Sunday, August 23, 2015

A homelesson for real men

A beggar asked me for a dollar. I asked him about the meaning of life. He seemed confused. That makes two of us. He very quickly realized he was the sanest of the pair and left without even saying goodbye. He has a lot to learn about homeless manners. A homelesson in bummanners? God, I'm in bad creative shape today...

I kept walking down the street towards the nearest water hole, and away from the noisy Bourbon street. My shoes' heels tapped loudly on the sidewalk. There was no hesitation as to my ultimate destination: oblivion. I needed a generous dose of goodbye-pain juice, and was utterly determined to get it.

Why would any sensible person question this practice? Some of us are just unable to graciously handle the unfiltered reality we are forced to endure on a daily basis. A bit of help at the hand of Bacchus is all we can hope for. Some days, we may even need a tight hug from him, the kind that may break our back but leave us in a perfect state of denial.

A lonely drinker will catch the attention of the barman if the venue is not too busy. I wasn't ready to talk about my problems, which frankly pale in comparison to others'. He was ready though. Seemed like the night had not been as demanding, and he had tasted most of the cocktails he served.

His name is Jenko, and he is Ukrainian. Well, he is American now. He has a face hardened by the sun, and a big vertical face scar from a wound that barely spared his left eye.

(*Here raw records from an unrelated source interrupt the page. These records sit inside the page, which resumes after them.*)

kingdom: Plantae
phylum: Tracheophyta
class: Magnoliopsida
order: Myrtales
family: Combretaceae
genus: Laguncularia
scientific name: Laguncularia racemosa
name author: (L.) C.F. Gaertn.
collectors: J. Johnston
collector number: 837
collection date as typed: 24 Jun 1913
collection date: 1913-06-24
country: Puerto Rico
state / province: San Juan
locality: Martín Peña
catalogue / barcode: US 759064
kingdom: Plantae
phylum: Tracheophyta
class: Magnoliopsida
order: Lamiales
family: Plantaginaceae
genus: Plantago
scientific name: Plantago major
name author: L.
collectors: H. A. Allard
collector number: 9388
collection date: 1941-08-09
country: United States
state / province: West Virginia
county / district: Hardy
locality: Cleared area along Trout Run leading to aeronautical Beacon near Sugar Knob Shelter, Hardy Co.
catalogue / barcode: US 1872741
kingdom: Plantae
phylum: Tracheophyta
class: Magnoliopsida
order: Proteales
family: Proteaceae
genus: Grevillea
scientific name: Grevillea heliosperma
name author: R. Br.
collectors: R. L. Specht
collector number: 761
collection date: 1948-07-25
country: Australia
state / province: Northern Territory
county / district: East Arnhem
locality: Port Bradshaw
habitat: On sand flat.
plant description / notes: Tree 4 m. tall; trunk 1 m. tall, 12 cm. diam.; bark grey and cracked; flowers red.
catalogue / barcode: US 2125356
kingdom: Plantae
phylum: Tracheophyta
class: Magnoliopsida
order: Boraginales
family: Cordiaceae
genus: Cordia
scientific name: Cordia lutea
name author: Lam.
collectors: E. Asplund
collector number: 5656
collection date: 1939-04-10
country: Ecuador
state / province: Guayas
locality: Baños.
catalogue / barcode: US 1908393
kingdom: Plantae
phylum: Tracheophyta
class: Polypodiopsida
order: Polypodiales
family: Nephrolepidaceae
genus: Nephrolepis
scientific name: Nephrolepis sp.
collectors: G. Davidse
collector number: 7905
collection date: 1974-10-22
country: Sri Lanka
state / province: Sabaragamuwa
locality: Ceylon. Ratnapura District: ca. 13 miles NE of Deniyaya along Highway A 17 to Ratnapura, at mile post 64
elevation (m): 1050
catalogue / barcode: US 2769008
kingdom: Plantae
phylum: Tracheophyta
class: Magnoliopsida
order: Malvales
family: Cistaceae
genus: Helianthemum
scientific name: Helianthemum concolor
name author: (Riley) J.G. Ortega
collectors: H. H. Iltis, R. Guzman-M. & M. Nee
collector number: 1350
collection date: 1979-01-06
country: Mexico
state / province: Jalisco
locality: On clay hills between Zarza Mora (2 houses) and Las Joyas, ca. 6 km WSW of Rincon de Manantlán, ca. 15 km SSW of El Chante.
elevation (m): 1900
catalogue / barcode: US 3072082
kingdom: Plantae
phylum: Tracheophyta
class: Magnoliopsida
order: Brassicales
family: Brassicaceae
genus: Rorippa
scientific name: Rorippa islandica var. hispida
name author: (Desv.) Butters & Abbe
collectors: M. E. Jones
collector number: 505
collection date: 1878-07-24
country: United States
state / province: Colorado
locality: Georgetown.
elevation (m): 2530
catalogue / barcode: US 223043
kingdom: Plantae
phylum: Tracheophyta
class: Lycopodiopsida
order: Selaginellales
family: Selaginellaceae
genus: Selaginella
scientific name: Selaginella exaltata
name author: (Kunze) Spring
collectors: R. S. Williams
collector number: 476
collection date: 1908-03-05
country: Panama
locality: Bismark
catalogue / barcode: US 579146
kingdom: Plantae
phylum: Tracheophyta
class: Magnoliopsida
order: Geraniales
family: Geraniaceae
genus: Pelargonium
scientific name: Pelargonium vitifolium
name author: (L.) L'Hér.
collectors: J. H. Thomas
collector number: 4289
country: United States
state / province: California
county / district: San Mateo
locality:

His arms were long and muscular, covered by tattoos. One was a reference to Ukrainian mythology. Another one was a threatening goat with a fish tail ready for battle, symbolic of his astrology beliefs. He is a Capricorn.

                                                             Jenko when he was 40 years old

Despite his rough looks, Jenko had the kind of tender heart that makes a person vulnerable to emotional disappointment. He lived a few years with Mary Kate, a young girl from Chicago, in what seemed like an act of rebellion towards her parents. He was 40 years old. She was half his age. He felt their souls were so close, their age difference was but a detail. She inspired him to become a better man. She told him there was good money in bar-tending; so he took the exam, quit his clerical job at a local bank and became a bartender. Over the years, her demands for a better material life kept increasing. Jenko couldn't keep up. But he was deeply in love, so he saved, got in debt and even modified his spending habits just so Mary Kate could be happier with more and more expensive gifts.He even stopped paying for his health and dental insurance. All that mattered to him was Mary Kate.

One day, Jenko came home early after a fire in the kitchen had the bar close before its usual. He bought orchids on his way home, her favorite flower. Figuring she might be sleeping after her pilates class, he tip-toed into the apartment not to wake her up. She was pretty much awake, as was their neighbor Boris. They did not notice Jenko walking in, so he was able to witness everything. And there he stood, punishing himself for being so stupid. How could an experienced man like him have been so trusting, so blind?

He walked out of the room, picked all the clothes he could find and left to never come back. Mary Kate tried to find him for some time, while secretly hoping he would never return. But she wouldn't recognize him even if she saw him. Jenko roamed the streets of New Orleans for years before a new local government program assigned temporary apartments to the homeless of a shelter Jenko frequently found the night at. He met Bill there, a one-legged war veteran that convinced him to take advantage of the free shaving benefit offered by the program and look for a job. - As he told me this, I wondered why Bill wouldn't follow his own advice but decided not to interrupt -.

Jenko has the right balance of bouncer and affable bartender. He was hired within days of his job-seeking endeavor. He is also a loyal and grateful man. He has thus stayed at the same bar for the last 15 years. The owner loves and trusts him. He has paid Jenko's medical bills when needed, and has no intention of ever firing him. We both know Jenko will only leave Woodrow's bar feet first, and I just met the guy.

I could have sworn there was a tear at the corner of Jenko's good eye when he spoke of Mary Kate. But that is probably not the case. He is a man's man; the kind you see portraying the bad guy in spy movies. Still, there is something about this hardened man that forced me to think of the tenderness that can be found within otherwise rough exteriors.The man knows about suffering after all. Is unrequited love the ultimate pain inflicted to one's soul?

I asked for the check. My flight was set to depart early the next day, and I had gotten where I was heading already. Time for a few drinks at home while preparing my luggage before hitting the sack. Jenko said "it is nathin'" in the thickest Estern European accent since we started talking. "Therapy" - he said to me. "Same thing" - I replied, throwing a couple of twenty dollar bills on the table. He smiled, realizing there was no room for argument there.

There is no power that will have me come back to that bar. The joy of seeing my new friend Jenko again would not compensate the despair of finding out he is gone. I would rather imagine he is still there, handing out the origin and solution of all our problems,while  proudly wearing his bouncer-therapist smirk. I hope he is ok, but even if not I know he can handle it. He is a man's man after all.